Exercise brief: Going through the data below, please show each line containing the string "DATE".

###

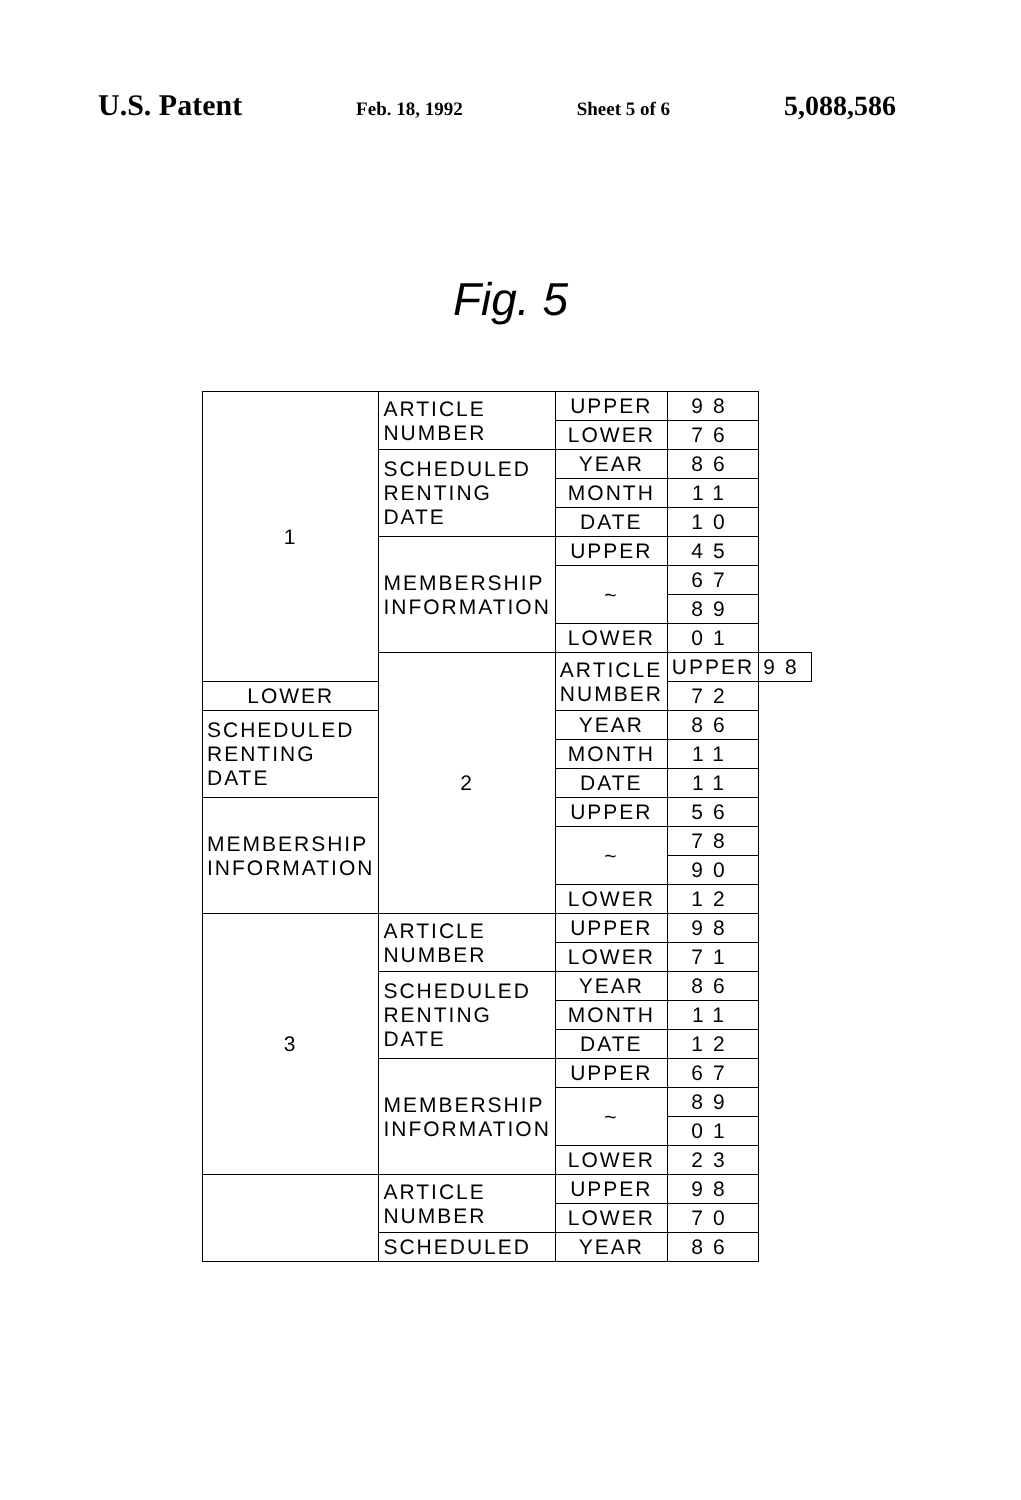U.S. Patent Feb. 18, 1992 Sheet 5 of 6 5,088,586
Fig. 5
| 1 | ARTICLE NUMBER | UPPER | 98 | |
| | | LOWER | 76 | |
| | SCHEDULED RENTING DATE | YEAR | 86 | |
| | | MONTH | 11 | |
| | | DATE | 10 | |
| | MEMBERSHIP INFORMATION | UPPER | 45 | |
| | | ~ | 67 | |
| | | | 89 | |
| | | LOWER | 01 | |
| | 2 | ARTICLE NUMBER | UPPER | 98 |
| LOWER | | | 72 | |
| SCHEDULED RENTING DATE | | YEAR | 86 | |
| | | MONTH | 11 | |
| | | DATE | 11 | |
| MEMBERSHIP INFORMATION | | UPPER | 56 | |
| | | ~ | 78 | |
| | | | 90 | |
| | | LOWER | 12 | |
| 3 | ARTICLE NUMBER | UPPER | 98 | |
| | | LOWER | 71 | |
| | SCHEDULED RENTING DATE | YEAR | 86 | |
| | | MONTH | 11 | |
| | | DATE | 12 | |
| | MEMBERSHIP INFORMATION | UPPER | 67 | |
| | | ~ | 89 | |
| | | | 01 | |
| | | LOWER | 23 | |
| | ARTICLE NUMBER | UPPER | 98 | |
| | | LOWER | 70 | |
| | SCHEDULED | YEAR | 86 | |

###

Written response:
| | SCHEDULED RENTING DATE | YEAR | 86 | |
| | | DATE | 10 | |
| SCHEDULED RENTING DATE | | YEAR | 86 | |
| | | DATE | 11 | |
| | SCHEDULED RENTING DATE | YEAR | 86 | |
| | | DATE | 12 | |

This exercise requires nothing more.